Toelichting bij COM(2001)584 - Instelling van het Europees Jaar van opvoeding door sport 2004 - Hoofdinhoud
Dit is een beperkte versie
U kijkt naar een beperkte versie van dit dossier in de EU Monitor.
dossier | COM(2001)584 - Instelling van het Europees Jaar van opvoeding door sport 2004. |
---|---|
bron | COM(2001)584 ![]() ![]() |
datum | 16-10-2001 |
Eén op drie Europeanen doet geregeld aan lichaamsbeweging. In de 20e eeuw is sport in Europa een van de markantste sociale verschijnselen geworden. Sport vertegenwoordigt ook het best gestructureerde sociale weefsel van de Europese civiele maatschappij. Meer dan 600 000 sportclubs in Europa getuigen van het sociale belang van sport.
Deze ontwikkeling komt tot uiting in het aantal sportbeoefenaars, in de belangstelling van de burgers voor sport, in het feit dat het overheidsbeleid rekening houdt met sport, maar ook in het economisch effect ervan. Sport is niet meer alleen een vrijetijdsbesteding van de meerderheid van de Europese burgers, het is een belangrijk economisch en sociaal verschijnsel geworden. De lidstaten van de Europese Unie behoren tot de belangrijkste sportmogendheden ter wereld en op het grondgebied van de Unie worden steeds meer sportevenementen georganiseerd. Sport is een maatschappelijk verschijnsel geworden.

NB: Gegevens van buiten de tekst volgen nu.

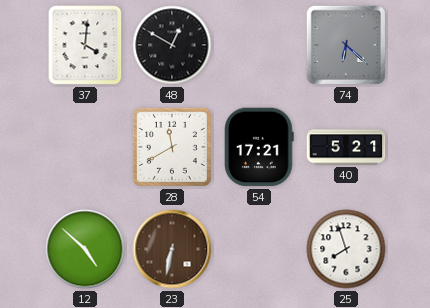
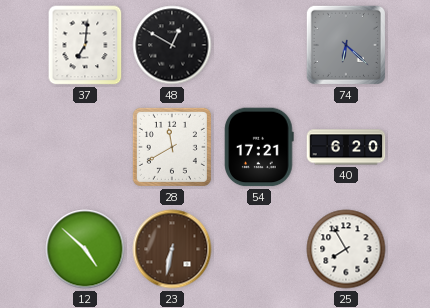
37: 4:01 -> 7:01
40: 5:21 -> 6:20
25: 7:57 -> 7:55
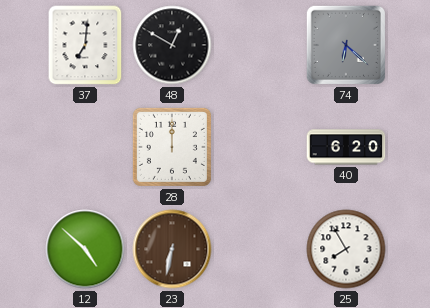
28: 11:40 -> 12:00
54: 17:21 -> none
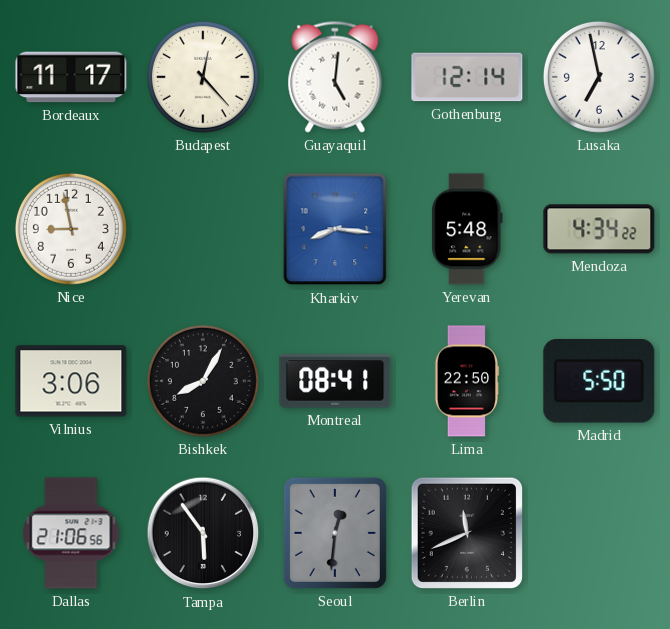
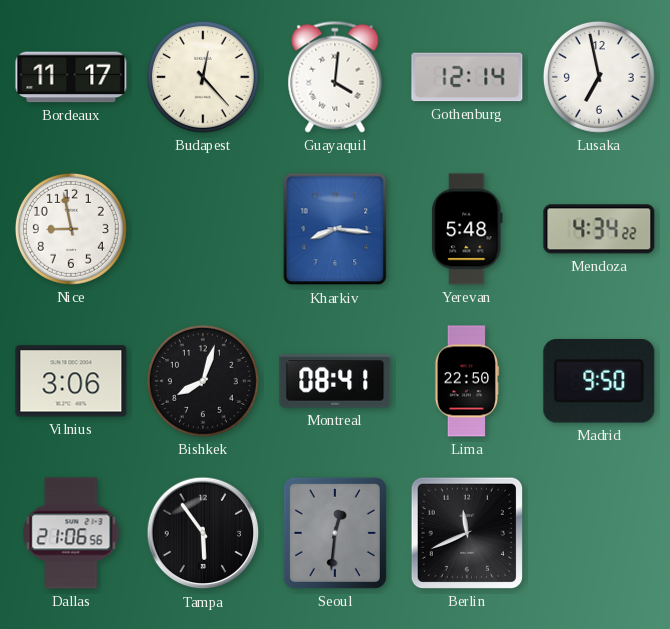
Guayaquil: 5:01 -> 4:01
Bishkek: 8:05 -> 8:03
Madrid: 5:50 -> 9:50
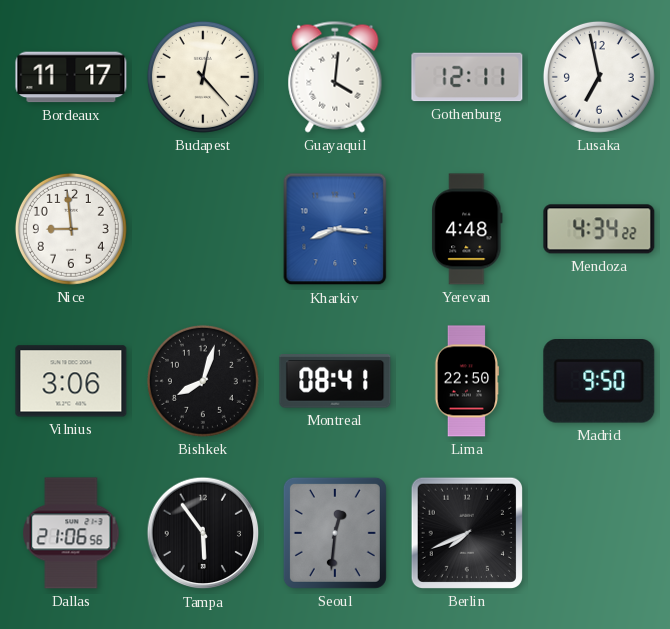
Gothenburg: 12:14 -> 12:11
Nice: 8:58 -> 8:59
Yerevan: 5:48 -> 4:48
Berlin: 11:41 -> 7:41
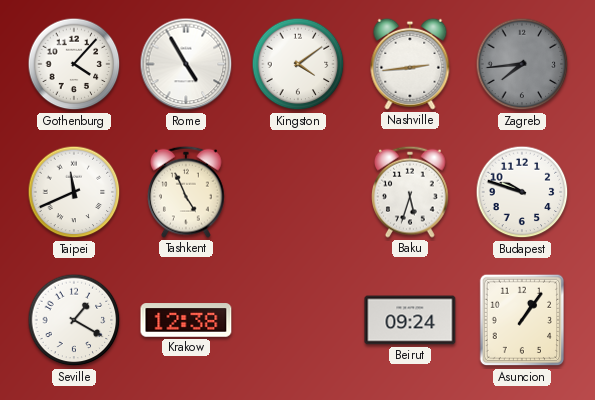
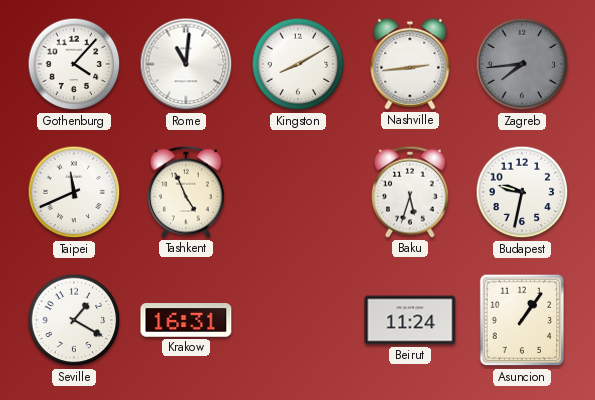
Rome: 4:55 -> 11:01
Kingston: 4:09 -> 8:10
Budapest: 9:48 -> 9:32
Krakow: 12:38 -> 16:31
Beirut: 09:24 -> 11:24
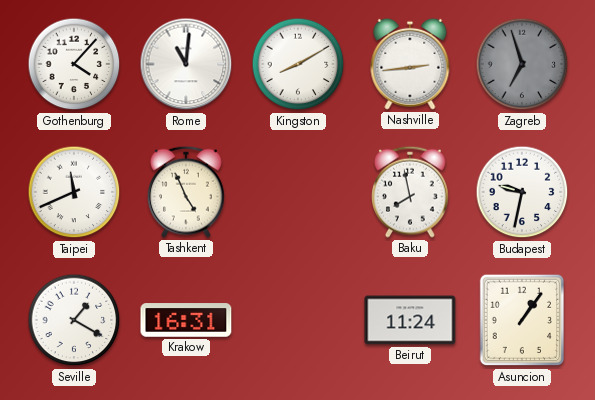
Zagreb: 7:44 -> 6:57
Baku: 5:33 -> 7:58
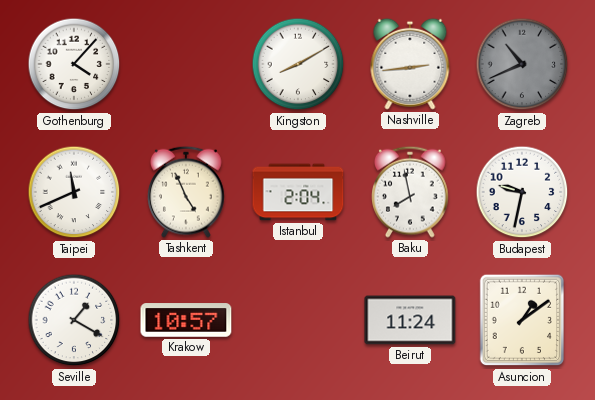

In die context is sport een uitstekend instrument voor elk onderwijsbeleid en elk onderwijsinitiatief. Sportactiviteiten maken onlosmakelijk deel uit van de onderwijsprogramma's. Bovendien draagt sport ook essentiële educatieve waarden in zich: sport maakt vertrouwd met de regels van het leven in een gemeenschap, bevordert de integratie in een groep en helpt waarden eigen maken zoals respect voor de anderen (partners en tegenstanders), het naleven van regels, solidariteit, zin voor inspanning, gemeenschappelijke discipline en het leven in de groep.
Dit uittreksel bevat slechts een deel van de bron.